Question

Arrange the following in correct sequence of basic strength.

• A. IV > I > III > II
• B. III > I > II > IV
• C. II > I > III > IV
• D. I > III > II > IV

Answer 1

Answer: (D)

I > III > II > IV

Answer 2

The basic strength of an amine depends on the availability of the lone pair of electrons on the nitrogen atom to accept a proton. The availability of the lone pair is influenced by factors such as the hybridization of the nitrogen atom, resonance effects, and inductive effects of substituents.

Let's analyze each compound:

I. Piperidine: This is a saturated cyclic secondary amine. The nitrogen atom is $sp^3$ hybridized, and the lone pair is localized and readily available for protonation. II. Pyridine: This is an aromatic heterocyclic amine. The nitrogen atom is $sp^2$ hybridized. The lone pair of electrons is in an $sp^2$ orbital and is not involved in the aromatic $\pi$ system. However, $sp^2$ hybridized nitrogen is more electronegative than $sp^3$ hybridized nitrogen, which makes the lone pair less available compared to saturated amines. III. Morpholine: This is a saturated cyclic secondary amine containing an oxygen atom. The nitrogen atom is $sp^3$ hybridized, and the lone pair is localized. The electronegative oxygen atom exerts an electron-withdrawing inductive effect (-I effect) on the nitrogen atom, which decreases the electron density on nitrogen and makes the lone pair less available for protonation compared to piperidine. IV. Pyrrole: This is an aromatic heterocyclic amine. The nitrogen atom is $sp^2$ hybridized. The lone pair of electrons on the nitrogen is part of the aromatic $\pi$ system (contributes to the 6 $\pi$ electrons that make the ring aromatic). Protonation of the nitrogen would disrupt the aromaticity, which is energetically unfavorable. Thus, the lone pair is very unavailable for protonation, making pyrrole a very weak base.

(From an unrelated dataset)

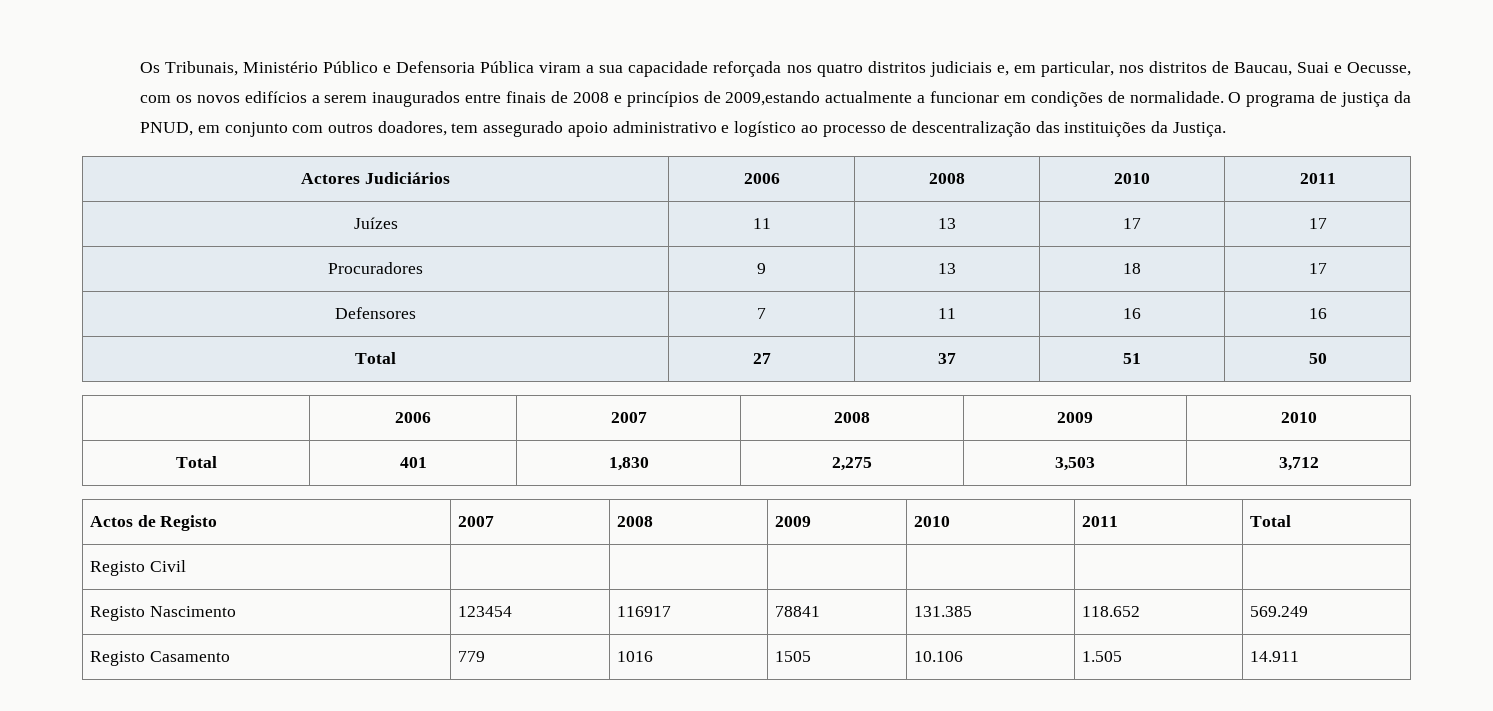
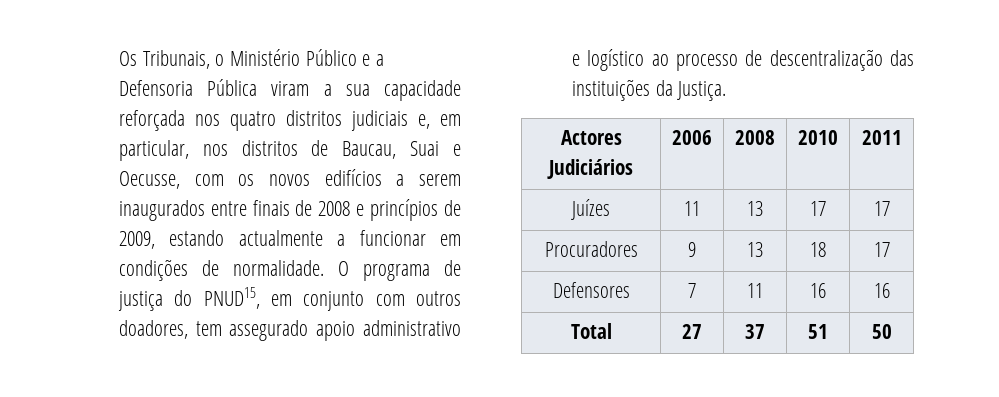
(239, 68) none -> [215,54,225,66] o
(392, 69) none -> [375,54,384,66] a
[725,91,821,106] 2009,estando -> [118,230,225,249] 2009, estando
[1394,91,1412,103] [140,122,194,136] da PNUD, -> [174,287,260,309] do PNUD15,
[395,412,431,423] [610,412,647,423] [834,412,870,423] [1057,412,1093,423] [1280,412,1317,423] [175,456,217,468] [399,457,427,468] [608,457,649,471] [832,457,872,471] [1055,457,1095,471] [1278,457,1319,471] [89,515,218,531] [457,516,494,527] [616,516,653,527] [774,516,811,527] [913,516,950,527] [1081,516,1118,527] [1249,515,1291,527] [89,560,186,576] [89,606,236,621] [457,606,512,617] [616,606,671,617] [774,606,820,617] [913,606,972,617] [1081,606,1140,617] [1249,606,1308,617] [89,651,230,666] [457,651,485,662] [616,651,653,662] [774,651,811,662] [913,651,963,662] [1081,651,1122,662] [1249,651,1299,662] // | 2006 | 2007 | 2008 | 2009 | 2010 // Total | 401 | 1,830 | 2,275 | 3,503 | 3,712 // Actos de Registo | 2007 | 2008 | 2009 | 2010 | 2011 | Total // Registo Civil | | | | | | // Registo Nascimento | 123454 | 116917 | 78841 | 131.385 | 118.652 | 569.249 // Registo Casamento | 779 | 1016 | 1505 | 10.106 | 1.505 | 14.911 -> (892, 331) none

Comparing the basic strengths:

Saturated amines (I and III) are generally more basic than aromatic amines (II and IV) because the nitrogen in saturated amines is $sp^3$ hybridized, and the lone pair is localized and not involved in resonance or aromaticity.

Comparing I and III: Both are saturated amines. Piperidine (I) has only carbon atoms in the ring besides nitrogen. Morpholine (III) has an oxygen atom, which is electron-withdrawing. The electron-withdrawing effect of oxygen reduces the basicity of morpholine compared to piperidine. So, I > III.

Comparing II and IV: Both are aromatic amines with $sp^2$ hybridized nitrogen. In pyridine (II), the lone pair is not involved in aromaticity. In pyrrole (IV), the lone pair is involved in aromaticity. Therefore, pyridine is much more basic than pyrrole. So, II > IV.

Comparing saturated amines with pyridine: Saturated amines ($sp^3$ nitrogen) are generally more basic than pyridine ($sp^2$ nitrogen). So, I > II and III > II. Since I > III, the order is I > III > II.

Combining the comparisons: I > III > II > IV.

This order is consistent with the pKa values of their conjugate acids: Piperidinium ion (pKa $\approx$ 11.1), Morpholinium ion (pKa $\approx$ 8.3), Pyridinium ion (pKa $\approx$ 5.2), Pyrrolium ion (pKa $\approx$ -0.2). A higher pKa of the conjugate acid indicates a stronger base.

Final order of basic strength: I > III > II > IV.